HURON — Theater owner Michael Moore and Moore Enterprise LLC have filed suit against the City of Huron in opposition to a recently-approved medical marijuana dispensary.
According to the publicly-available writ of certiorari filed by Moore, when the city approved a conditional use permit for Jeffrey Van Winkle for a medical marijuana dispensary at 233 Dakota Ave S on June 13, it did not follow proper procedure in multiple facets.
Moore’s suit alleges that the Huron City Commission was not properly adjourned into the board of adjustment for the public hearing regarding the conditional use permit. It further alleges that improper procedures were followed regarding receiving public comment during the public hearing, that one of the commissioners had connections to Van Winkle’s business, connections that should have caused him to recuse himself from voting on the manner.
Also, the suit alleges that at the end of the consideration of the conditional use permit, the commission was not properly brought out of the board of adjustment back to the regular city commission.
The suit names commissioner Bryan Smith as the person who should have recused himself, as his daughter is married to the son of Glenn Jungemann, named in the suit as the “grower and financier for Van Winkle’s dispensary business.”

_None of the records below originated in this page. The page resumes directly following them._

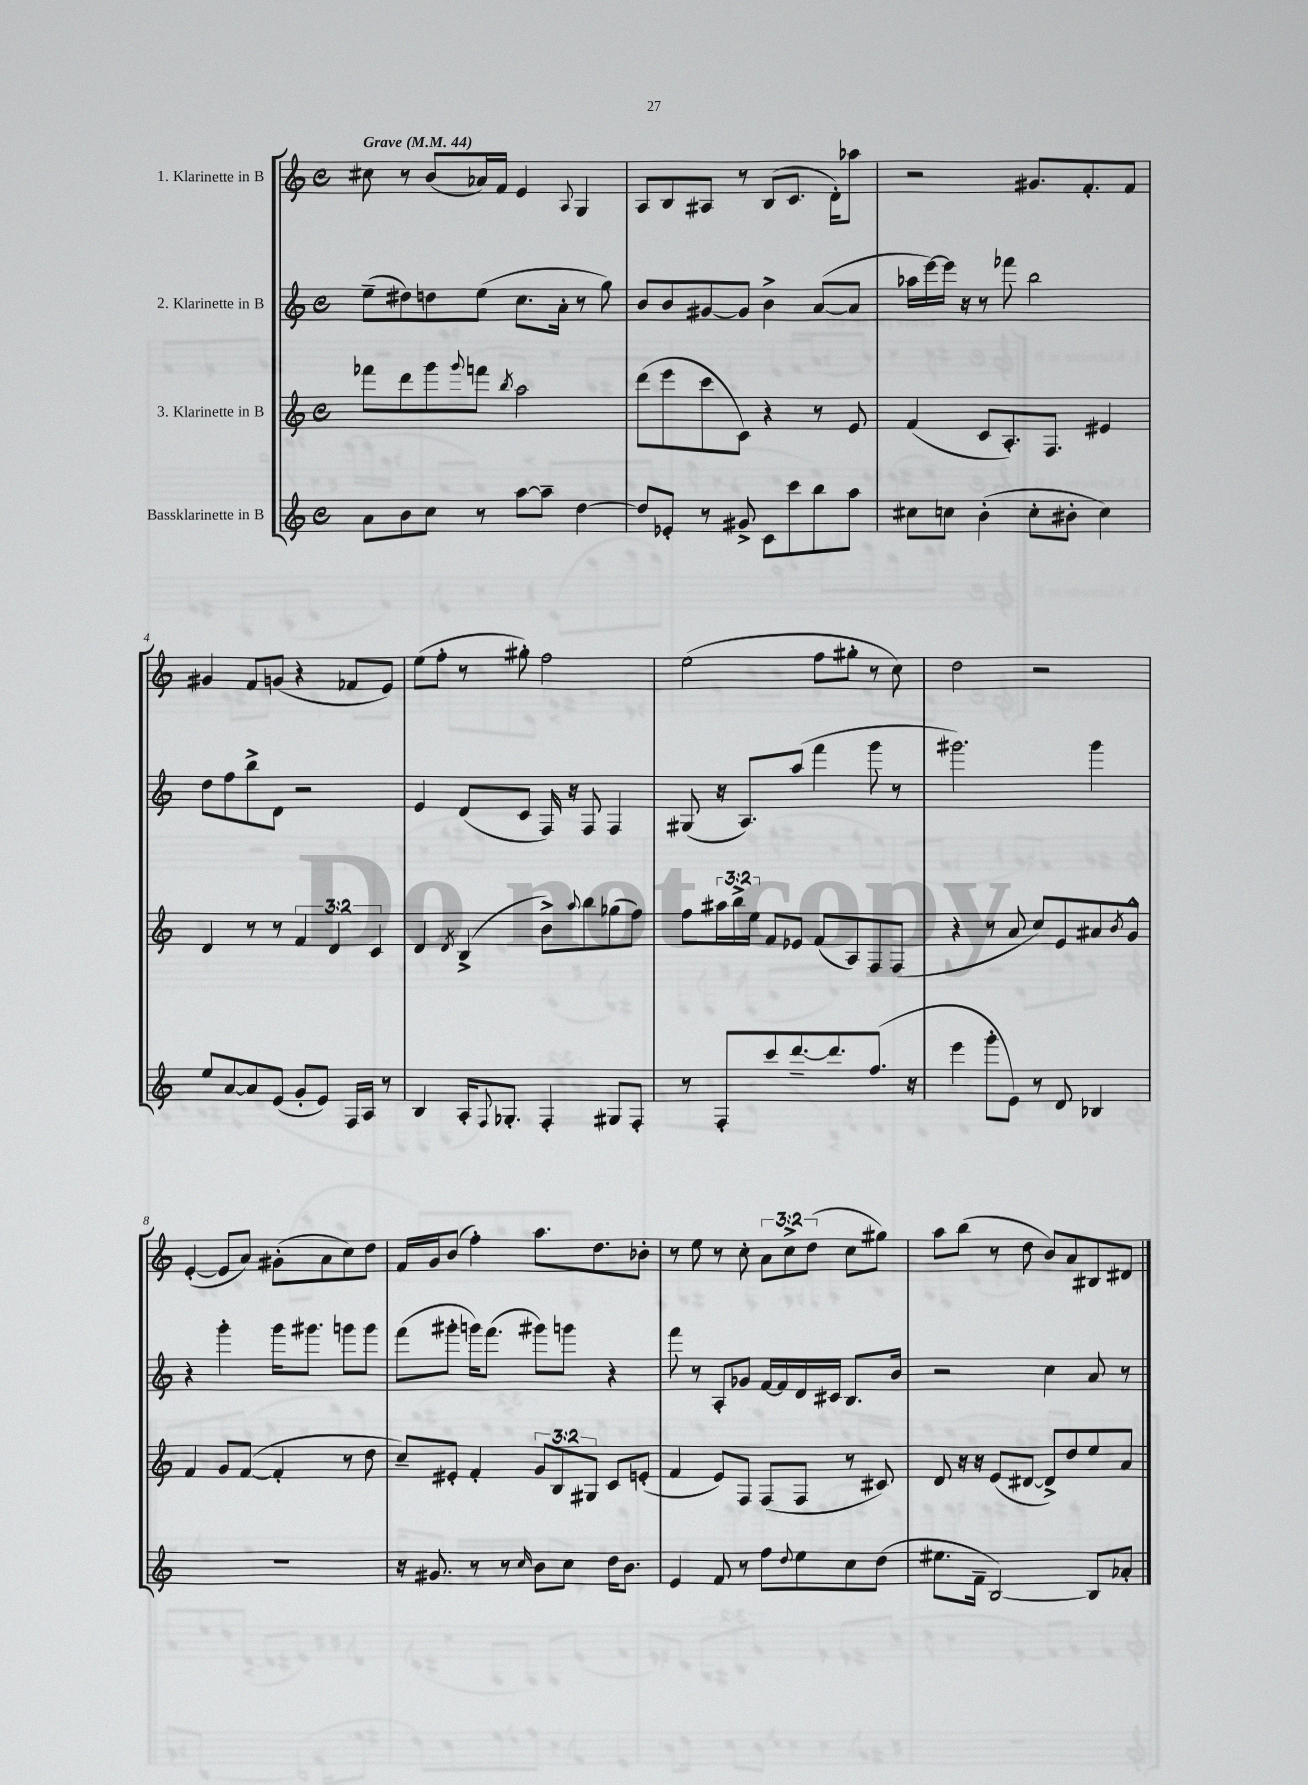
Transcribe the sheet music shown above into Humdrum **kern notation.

**kern	**kern	**kern	**kern
*staff4	*staff3	*staff2	*staff1
*clefG2	*clefG2	*clefG2	*clefG2
*k[]	*k[]	*k[]	*k[]
*M4/4	*M4/4	*M4/4	*M4/4
*met(c)	*met(c)	*met(c)	*met(c)
*MM44	*MM44	*MM44	*MM44
8a	8fff-	(8ee~	8cc#
8b	8ddd	8dd#)	8r
8cc	8ggg	8dd	(8b
.	8qqggg	.	.
8r	8fff	(8ee	16a-)
.	.	.	16f
.	8qbb	.	.
[8aa	2aa	8.cc	4e
8aa~]	.	.	.
.	.	16a'	.
.	.	.	8qqA
[4dd	.	8r	4G
.	.	8gg)	.
=	=	=	=
8dd]	(8ddd	8b	8A
8e-'	8eee	8b	8B
8r	8ccc	[8g#	8A#
8g#^	8c)	8g#]	8r
8c	4r	4b^	(8B
8ccc	.	.	8.c
8bb	8r	([8a	.
.	.	.	16d')
8aa	8e	8a]	8aa-
=	=	=	=
8cc#	(4f	16aa-	2r
.	.	[16eee)	.
8cc	.	16eee]	.
.	.	16r	.
(4b'	8c	8r	.
.	8.A')	8fff-	.
8cc'	.	2bb	8.g#
.	8.F	.	.
8b#'	.	.	.
.	.	.	8.f'
4cc)	4e#	.	.
.	.	.	8f
=	=	=	=
8ee	4d	8dd	4g#
[8a	.	8ff	.
8a]	8r	8bb^	8f
(8e	8r	8d	(8g
8g'	6f	2r	4r
8e)	.	.	.
.	6d	.	.
16F	.	.	8f-
16A	.	.	.
.	6c	.	.
8r	.	.	8e)
=	=	=	=
4B	4d	4e	(8ee
.	.	.	8ff'
.	8qd	.	.
16A'	(4B^	(8d	8r
8qqF	.	.	.
8.G-'	.	.	.
.	.	8c	8gg#')
4F'	8b^)	16F)	2ff
.	.	16r	.
.	8qqaa	.	.
.	8bb	8F	.
8G#	(8gg-	4F	.
8F'	8ff)	.	.
=	=	=	=
8r	8ff	(8G#	(2ee
8F'	24aa#	16r	.
.	24bb^	.	.
.	.	8.A)	.
.	24ee	.	.
8ccc	8f	.	.
[8.ddd~	8e-	(8aa	.
.	(8f	4fff	8ff
8.ddd]	.	.	.
.	8A)	.	8gg#'
(8.ff	8F	8ggg	8r
.	(8F	8r	8cc)
16r	.	.	.
=	=	=	=
4eee	4r	2.ggg#)	2dd
8ggg'	8r	.	.
8e)	8a	.	.
8r	8cc)	.	2r
8d	8e	.	.
4B-	8a#	4ggg#	.
.	8qb	.	.
.	8g^^	.	.
=	=	=	=
1r	4f	4r	([4e'
.	8g	4ggg'	8e]
.	([8f	.	8a)
.	4f']	16ggg	(8g#'
.	.	8.ggg#	.
.	.	.	8a
.	8r	8ggg	8cc)
.	8dd	8ggg	8dd
=	=	=	=
16r	8cc~)	(8fff	16f
8.g#	.	.	16g
.	8e#'	8ggg#'	(8b
8r	4f'	16ggg)	4ff')
.	.	(8.fff	.
8r	.	.	.
16qqcc	.	.	.
8b	12g	8ggg#)	8.aa
.	12B	.	.
8cc	.	8ggg	.
.	12G#	.	.
.	.	.	8.dd
16dd	8c	4r	.
8.b	.	.	.
.	(8e'	.	8b-'
=	=	=	=
4e	4f	8fff	8r
.	.	8r	8ee
8f	8e)	8A'	8r
8r	8F	8g-	8cc'
8ff	(8F	[16f	12a
.	.	16f]	.
.	.	.	12cc^
8qqdd	.	.	.
8ee	8F	16d	.
.	.	.	(12dd
.	.	16c#	.
8cc	8r	8.B	8cc
(8dd	8c#)	.	8gg#)
.	.	16b	.
=	=	=	=
8.ee#	8d	2r	8aa
.	16r	.	(8bb
16f~	16r	.	.
[2B)	(8e	.	8r
.	[8d#	.	8dd
.	8d#^])	4cc	8b)
.	8dd	.	8a
8B]	8ee	8a	8B#
8a-'	8a	8r	8d#
==	==	==	==
*-	*-	*-	*-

Smith was one of the four votes in favor of the dispensary.
In reviewing the YouTube video of the June 13 meeting, Mayor Gary Harrington opens the hearing with the line, “The city commission now adjuourns to convene as the board of adjustment for the following public hearing...”
Harrington handed the description of the conditional use permit to city planner Barry Cranston at that point, and the commission heard testimony from Moore and Van Winkle and also had a significant discussion among themselves.
After more than 30 minutes of discussion and consideration, a vote was taken on the manner before the commission.
Commissioners Smith, Rich Bragg, Drew Weinreis, and Mayor Harrington voted in favor of the conditional use permit while Commissioner Mark Robish voted against it, as he has done with all marijuana-related items before the commission.
Harrington then did not officially adjourn the board of adjustment, simply stating, “Moving on now, item six is the consent agenda...”
Regarding public notice on the meeting, The Plainsman’s Saturday, June 11 edition had a meeting notification stating that the city would consider a “conditional use permit for a medical marijuana dispensary” and the city has all agendas available for public review on Friday afternoon prior to the Monday meeting.
Moore’s suit states that the decision could have significant impact on the community and that proper public opinion was not allowed.
The commission did make a motion for approval and received a second before moving into discussion on the motion, which included Moore and Van Winkle each weighing in on the dispensary and answering questions from commissioners.
Whether the discussion time should have happened before a formal motion or within a formal motion is the question at hand.
Moore’s opposition to the dispensary was stated in the meeting.
“We don’t have very many family entertainment options in Huron,” Moore said in the meeting, regarding the location of the movie theater, which he owns through Moore Enterprises LLC, next door to the proposed dispensary. “If you set the city of Huron down and said where is the absolute worst place to set one of these things, that would be the place.”
When asked about the suit, Moore noted the lack of “findings of fact” presented by the commission before their decision.
“They couldn’t tell me if business would go down for the theater by ten percent, fifteen, or twenty. As someone who had just purchased a business, that was a concern for me,” Moore explained. “When going against the recommended denial from the zoning board, they should be able to show facts why they are going against that recommendation.”
City attorney Tucker Volesky has filed for a dismissal on the petition.